__YOUR GOAL__
Give back, unchanged, each line from the one containing "right hip: (1177, 1118)" through the last line of the entries below.

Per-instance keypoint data
• • • • •
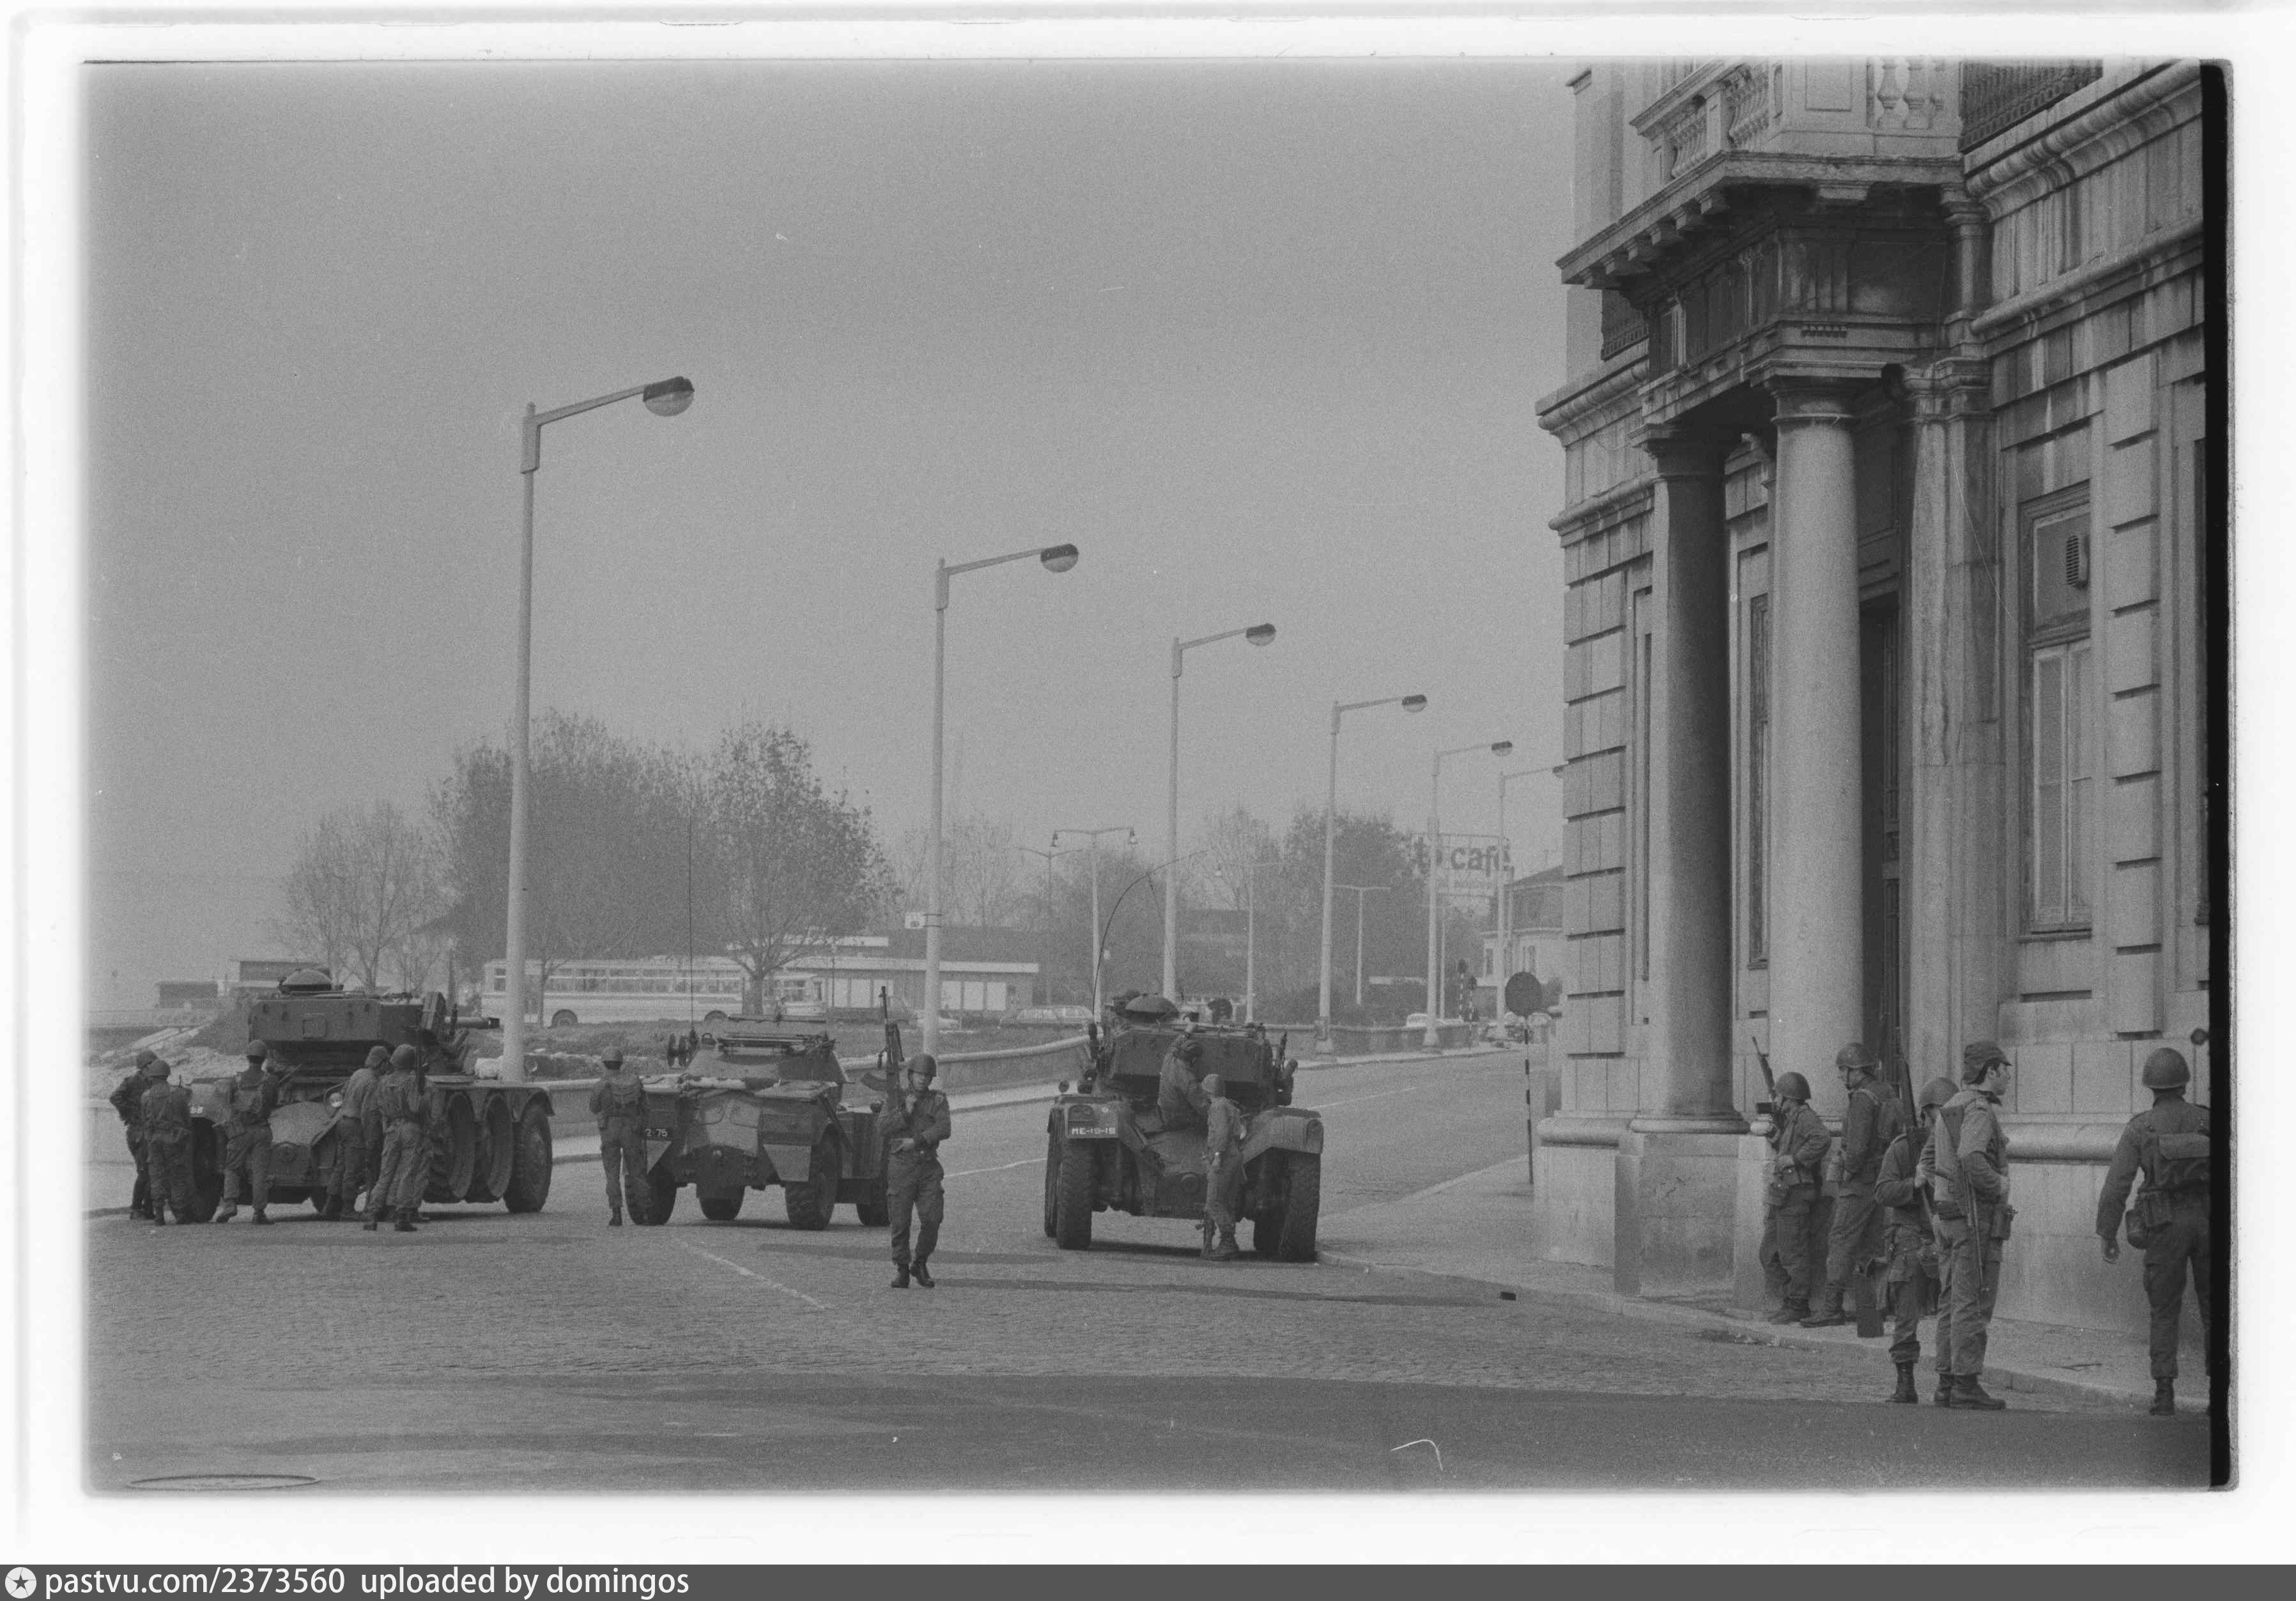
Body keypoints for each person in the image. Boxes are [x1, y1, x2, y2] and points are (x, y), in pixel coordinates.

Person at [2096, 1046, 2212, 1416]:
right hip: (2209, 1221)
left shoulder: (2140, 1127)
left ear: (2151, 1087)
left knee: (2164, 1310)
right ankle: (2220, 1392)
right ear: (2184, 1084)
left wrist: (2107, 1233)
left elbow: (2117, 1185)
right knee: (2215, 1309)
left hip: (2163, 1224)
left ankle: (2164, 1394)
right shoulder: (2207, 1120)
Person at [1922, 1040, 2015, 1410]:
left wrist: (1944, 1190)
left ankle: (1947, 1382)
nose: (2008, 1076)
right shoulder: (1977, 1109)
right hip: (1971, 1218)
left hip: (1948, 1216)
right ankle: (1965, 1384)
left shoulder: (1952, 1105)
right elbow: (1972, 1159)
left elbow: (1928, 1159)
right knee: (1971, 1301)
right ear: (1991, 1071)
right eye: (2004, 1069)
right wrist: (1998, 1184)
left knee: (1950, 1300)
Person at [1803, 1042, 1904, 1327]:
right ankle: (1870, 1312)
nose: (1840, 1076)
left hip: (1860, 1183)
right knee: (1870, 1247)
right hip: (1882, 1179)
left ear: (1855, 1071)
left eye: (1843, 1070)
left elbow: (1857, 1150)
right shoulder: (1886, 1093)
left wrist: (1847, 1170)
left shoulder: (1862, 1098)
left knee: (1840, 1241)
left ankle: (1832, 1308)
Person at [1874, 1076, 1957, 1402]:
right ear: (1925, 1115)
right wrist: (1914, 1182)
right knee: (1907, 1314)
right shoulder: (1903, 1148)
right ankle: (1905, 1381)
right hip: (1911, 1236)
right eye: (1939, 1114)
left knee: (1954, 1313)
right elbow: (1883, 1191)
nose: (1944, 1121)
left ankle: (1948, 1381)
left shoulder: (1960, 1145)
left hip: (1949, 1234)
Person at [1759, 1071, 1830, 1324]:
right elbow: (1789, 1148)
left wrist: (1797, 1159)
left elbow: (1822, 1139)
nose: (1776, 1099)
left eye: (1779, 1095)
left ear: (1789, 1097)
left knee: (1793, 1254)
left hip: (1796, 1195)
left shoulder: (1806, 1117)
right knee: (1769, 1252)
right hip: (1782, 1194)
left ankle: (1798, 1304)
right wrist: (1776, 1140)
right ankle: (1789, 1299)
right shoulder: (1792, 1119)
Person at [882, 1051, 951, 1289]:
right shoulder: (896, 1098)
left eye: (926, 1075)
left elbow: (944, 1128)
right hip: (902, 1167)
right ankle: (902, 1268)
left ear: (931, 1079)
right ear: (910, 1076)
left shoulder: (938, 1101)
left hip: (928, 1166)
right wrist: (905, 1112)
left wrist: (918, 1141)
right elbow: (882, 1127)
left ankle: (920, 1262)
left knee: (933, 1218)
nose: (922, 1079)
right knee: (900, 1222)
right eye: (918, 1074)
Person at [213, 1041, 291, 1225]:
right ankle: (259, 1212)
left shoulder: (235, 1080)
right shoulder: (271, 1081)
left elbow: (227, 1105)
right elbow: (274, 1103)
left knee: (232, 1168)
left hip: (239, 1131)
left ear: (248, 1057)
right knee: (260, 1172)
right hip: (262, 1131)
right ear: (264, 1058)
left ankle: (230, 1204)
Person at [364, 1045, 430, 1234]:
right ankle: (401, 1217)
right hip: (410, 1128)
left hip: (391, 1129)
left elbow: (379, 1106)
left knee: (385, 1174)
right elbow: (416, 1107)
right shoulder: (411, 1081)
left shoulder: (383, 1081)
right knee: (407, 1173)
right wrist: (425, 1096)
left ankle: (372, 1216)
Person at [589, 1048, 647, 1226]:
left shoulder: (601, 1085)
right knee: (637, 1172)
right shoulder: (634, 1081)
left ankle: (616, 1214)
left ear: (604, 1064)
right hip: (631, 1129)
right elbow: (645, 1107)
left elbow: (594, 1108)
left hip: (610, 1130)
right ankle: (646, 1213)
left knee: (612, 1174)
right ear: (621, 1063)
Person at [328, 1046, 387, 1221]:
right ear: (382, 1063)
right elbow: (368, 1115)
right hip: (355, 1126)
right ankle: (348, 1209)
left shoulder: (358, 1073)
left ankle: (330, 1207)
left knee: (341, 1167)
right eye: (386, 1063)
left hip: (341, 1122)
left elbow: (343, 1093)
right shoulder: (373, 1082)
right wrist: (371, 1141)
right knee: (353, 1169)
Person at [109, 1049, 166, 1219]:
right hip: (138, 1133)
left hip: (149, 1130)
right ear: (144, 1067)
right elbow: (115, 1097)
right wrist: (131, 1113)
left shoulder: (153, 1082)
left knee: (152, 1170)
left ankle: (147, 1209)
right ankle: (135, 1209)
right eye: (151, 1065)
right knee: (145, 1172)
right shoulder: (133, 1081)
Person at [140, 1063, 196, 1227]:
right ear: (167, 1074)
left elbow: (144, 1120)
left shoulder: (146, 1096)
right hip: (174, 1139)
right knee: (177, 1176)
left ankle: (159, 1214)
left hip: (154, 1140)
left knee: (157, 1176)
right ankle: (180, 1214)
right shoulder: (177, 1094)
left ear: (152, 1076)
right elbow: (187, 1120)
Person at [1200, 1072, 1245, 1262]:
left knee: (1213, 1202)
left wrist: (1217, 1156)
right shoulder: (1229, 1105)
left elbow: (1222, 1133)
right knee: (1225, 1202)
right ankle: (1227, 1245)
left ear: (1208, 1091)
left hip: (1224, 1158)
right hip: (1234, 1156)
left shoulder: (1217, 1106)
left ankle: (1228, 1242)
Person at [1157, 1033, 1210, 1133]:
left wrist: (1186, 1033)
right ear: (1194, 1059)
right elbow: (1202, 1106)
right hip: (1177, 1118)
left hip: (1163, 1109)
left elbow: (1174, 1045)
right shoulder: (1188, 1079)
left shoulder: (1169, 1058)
• • • • •
__EXERCISE OUTPUT__
right hip: (1177, 1118)
left hip: (1163, 1109)
left elbow: (1174, 1045)
right shoulder: (1188, 1079)
left shoulder: (1169, 1058)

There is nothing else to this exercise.